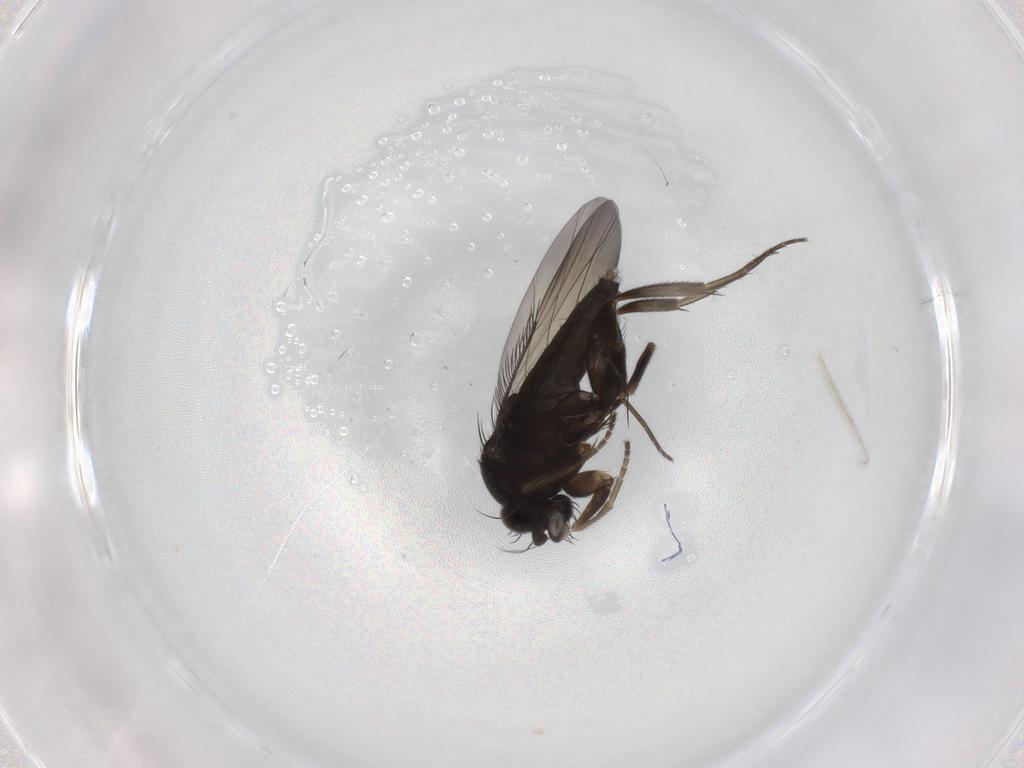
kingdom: Animalia
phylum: Arthropoda
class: Insecta
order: Diptera
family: Phoridae
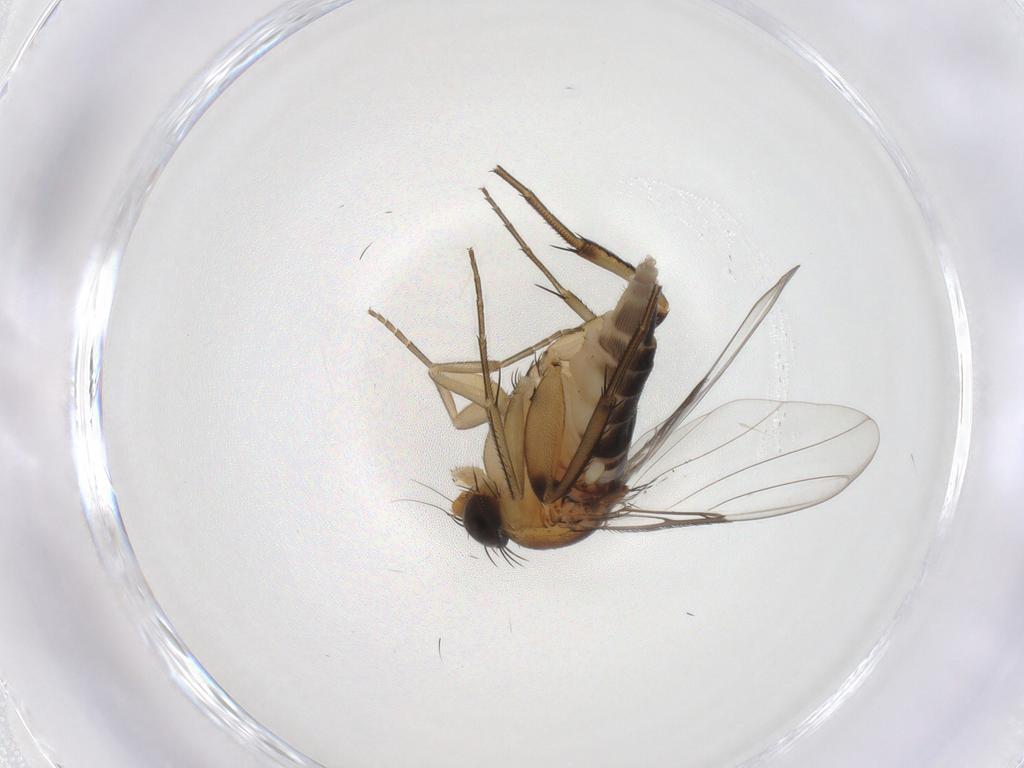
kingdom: Animalia
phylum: Arthropoda
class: Insecta
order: Diptera
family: Phoridae
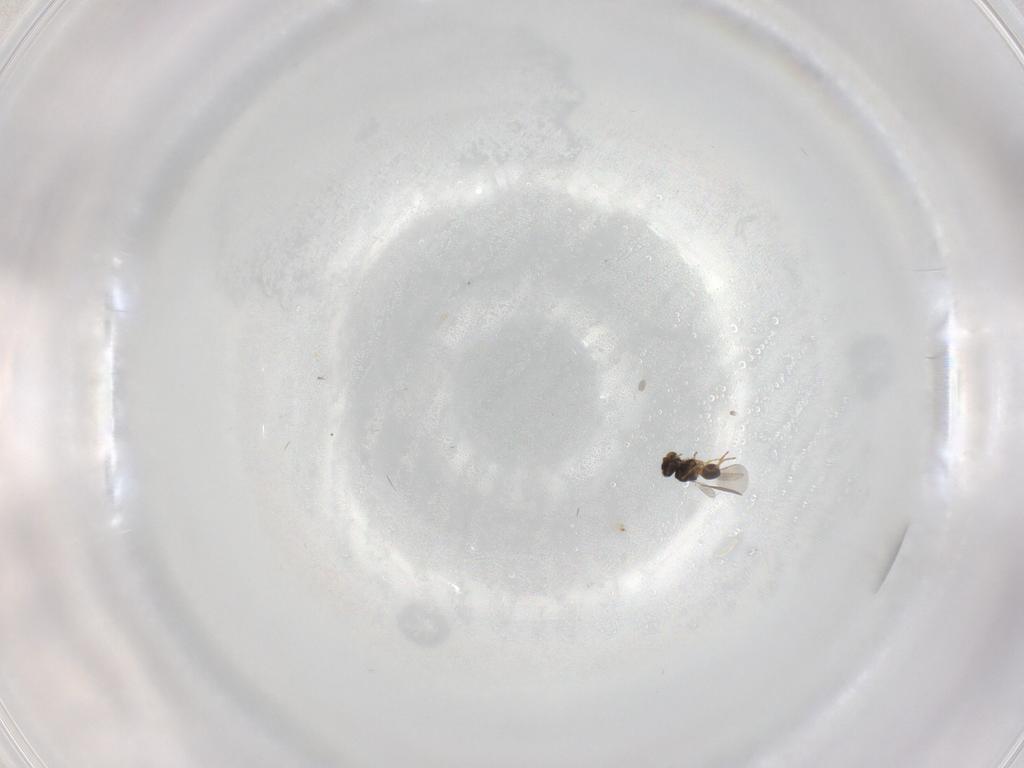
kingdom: Animalia
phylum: Arthropoda
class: Insecta
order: Hymenoptera
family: Platygastridae
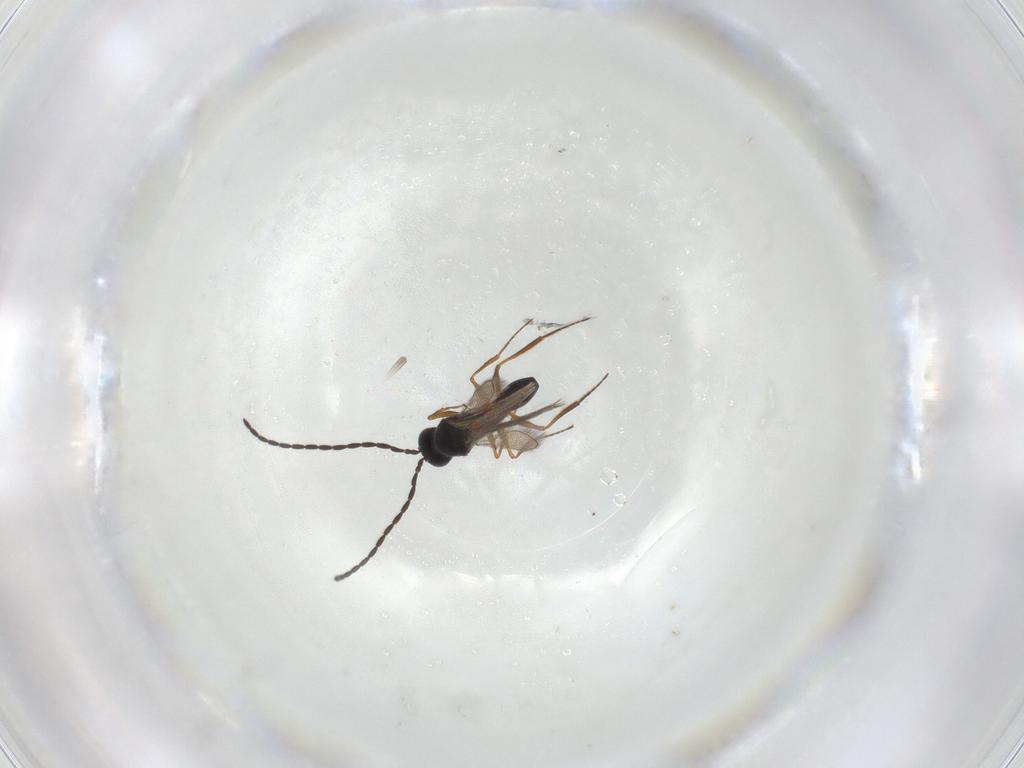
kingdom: Animalia
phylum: Arthropoda
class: Insecta
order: Hymenoptera
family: Figitidae
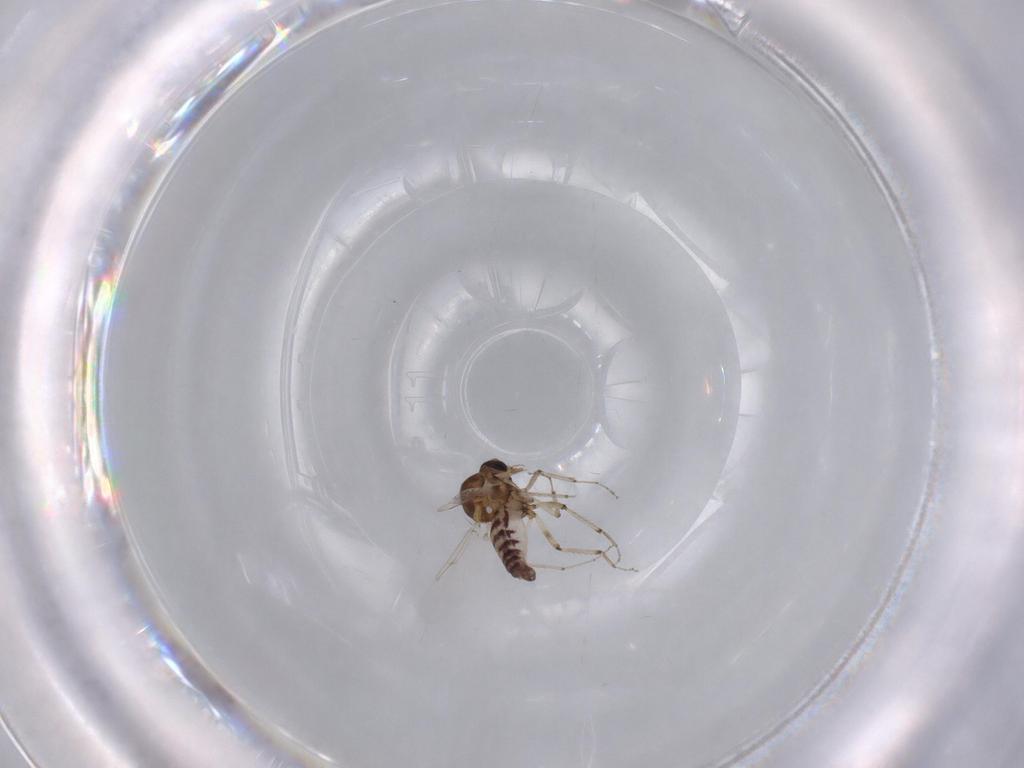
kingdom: Animalia
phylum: Arthropoda
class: Insecta
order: Diptera
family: Ceratopogonidae
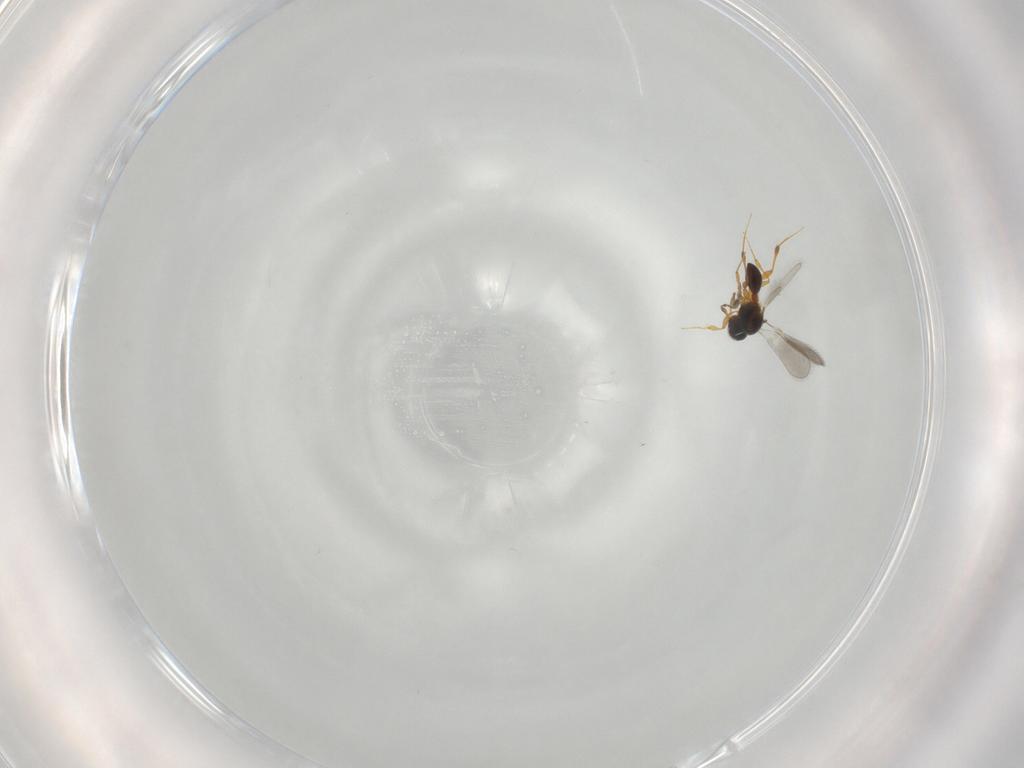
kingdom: Animalia
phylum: Arthropoda
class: Insecta
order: Hymenoptera
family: Platygastridae
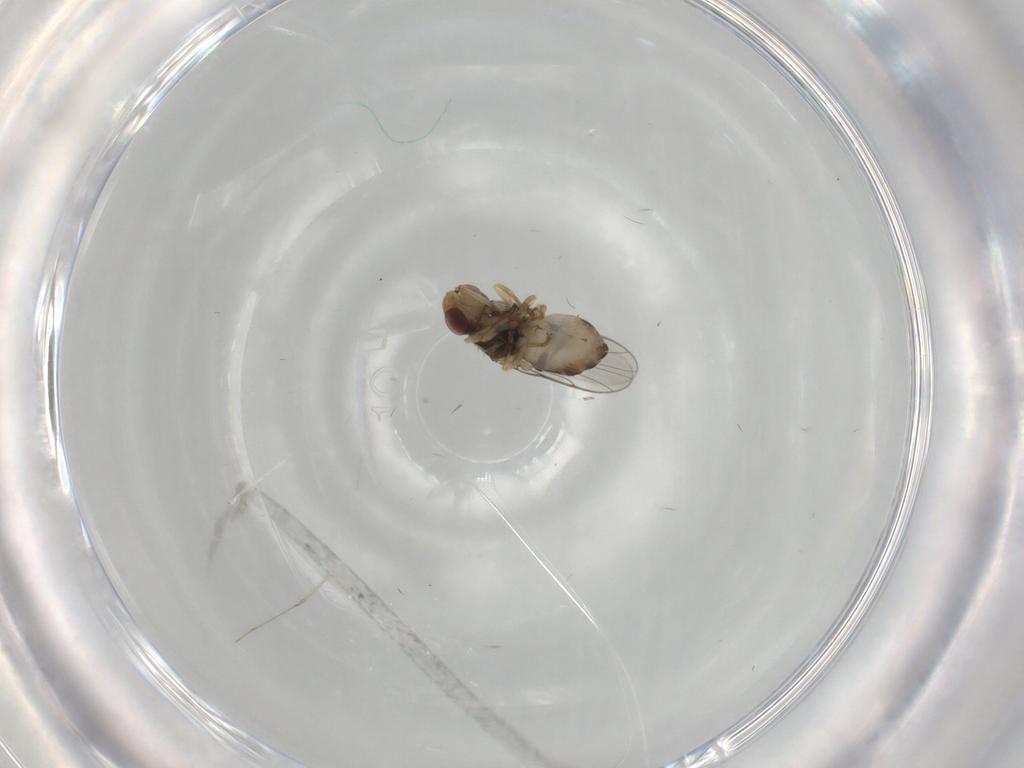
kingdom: Animalia
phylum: Arthropoda
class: Insecta
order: Diptera
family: Chloropidae
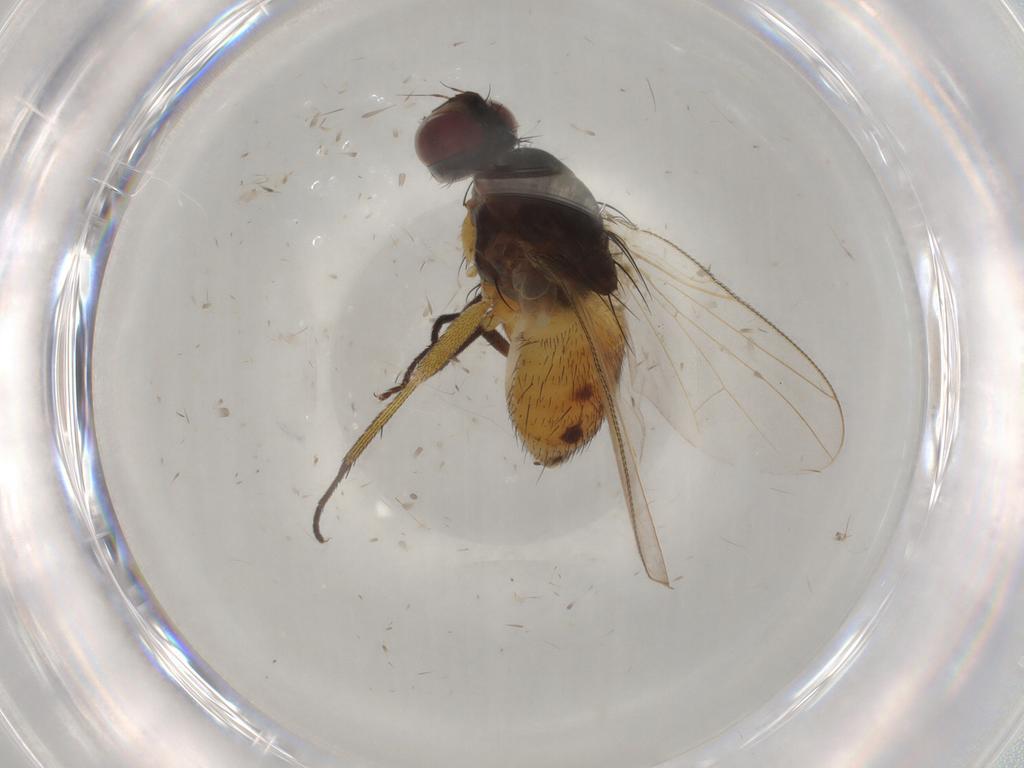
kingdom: Animalia
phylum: Arthropoda
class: Insecta
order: Diptera
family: Muscidae
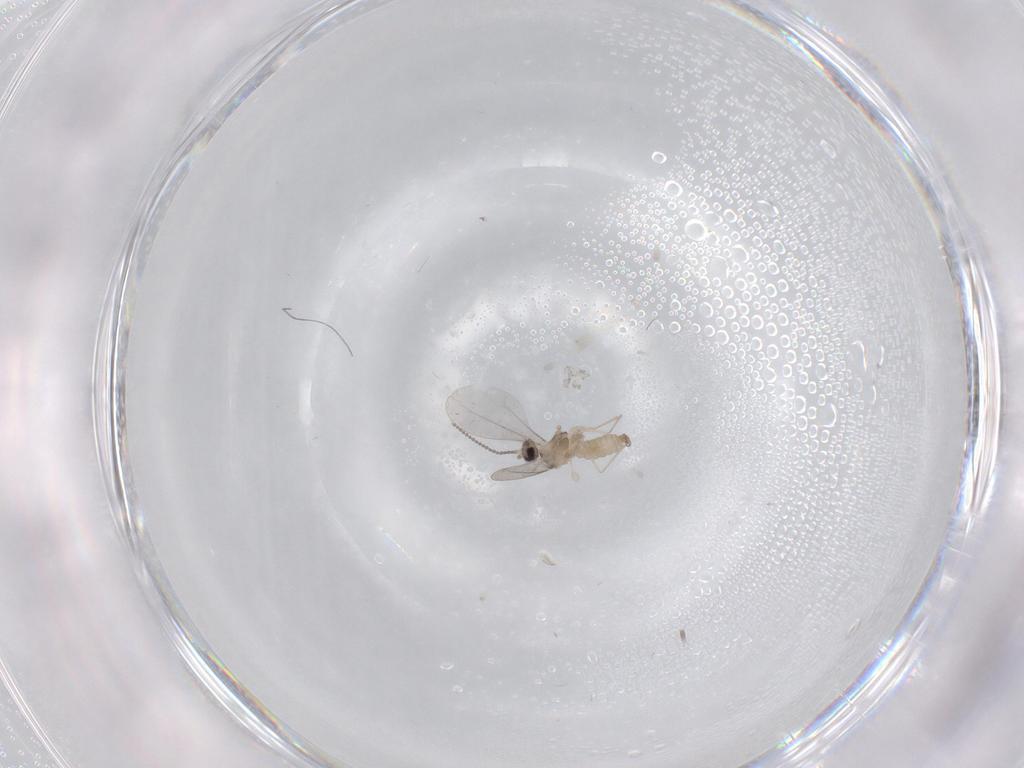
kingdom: Animalia
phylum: Arthropoda
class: Insecta
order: Diptera
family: Cecidomyiidae
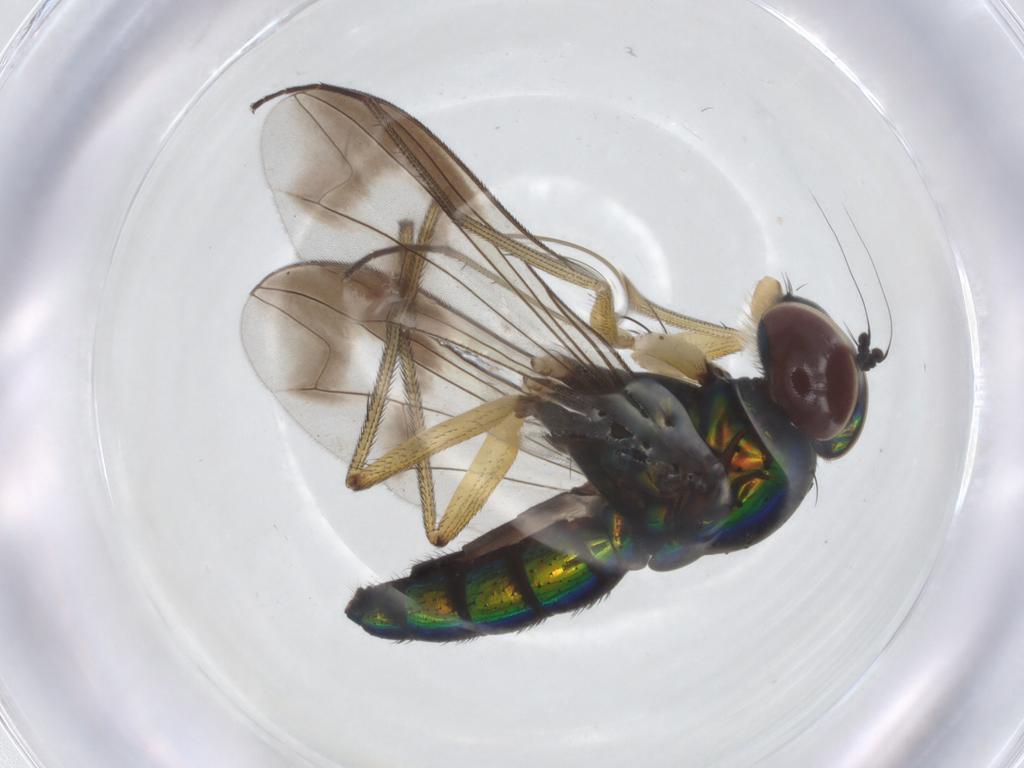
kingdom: Animalia
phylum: Arthropoda
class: Insecta
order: Diptera
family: Dolichopodidae
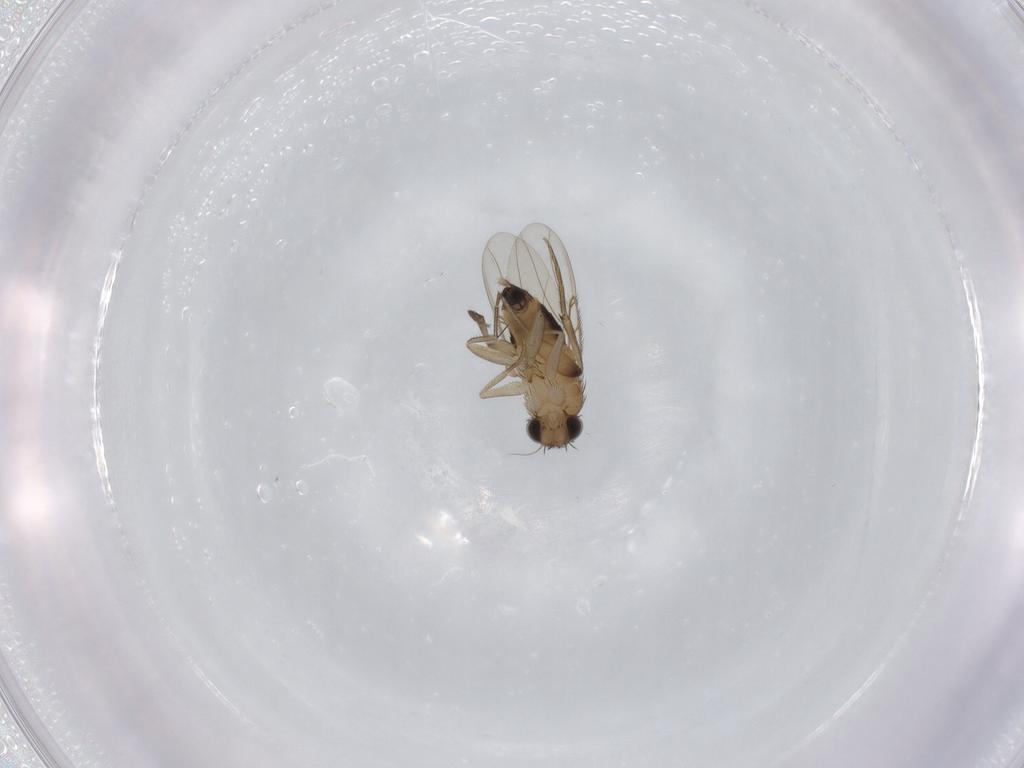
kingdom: Animalia
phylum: Arthropoda
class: Insecta
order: Diptera
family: Phoridae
----------------------------------------
TO DO
Copy every line of text from the items above exactly, leaving out the pictures.

CORRECT RESULT
kingdom: Animalia
phylum: Arthropoda
class: Insecta
order: Diptera
family: Phoridae
kingdom: Animalia
phylum: Arthropoda
class: Insecta
order: Diptera
family: Phoridae
kingdom: Animalia
phylum: Arthropoda
class: Insecta
order: Hymenoptera
family: Platygastridae
kingdom: Animalia
phylum: Arthropoda
class: Insecta
order: Hymenoptera
family: Figitidae
kingdom: Animalia
phylum: Arthropoda
class: Insecta
order: Diptera
family: Ceratopogonidae
kingdom: Animalia
phylum: Arthropoda
class: Insecta
order: Hymenoptera
family: Platygastridae
kingdom: Animalia
phylum: Arthropoda
class: Insecta
order: Diptera
family: Chloropidae
kingdom: Animalia
phylum: Arthropoda
class: Insecta
order: Diptera
family: Muscidae
kingdom: Animalia
phylum: Arthropoda
class: Insecta
order: Diptera
family: Cecidomyiidae
kingdom: Animalia
phylum: Arthropoda
class: Insecta
order: Diptera
family: Dolichopodidae
kingdom: Animalia
phylum: Arthropoda
class: Insecta
order: Diptera
family: Phoridae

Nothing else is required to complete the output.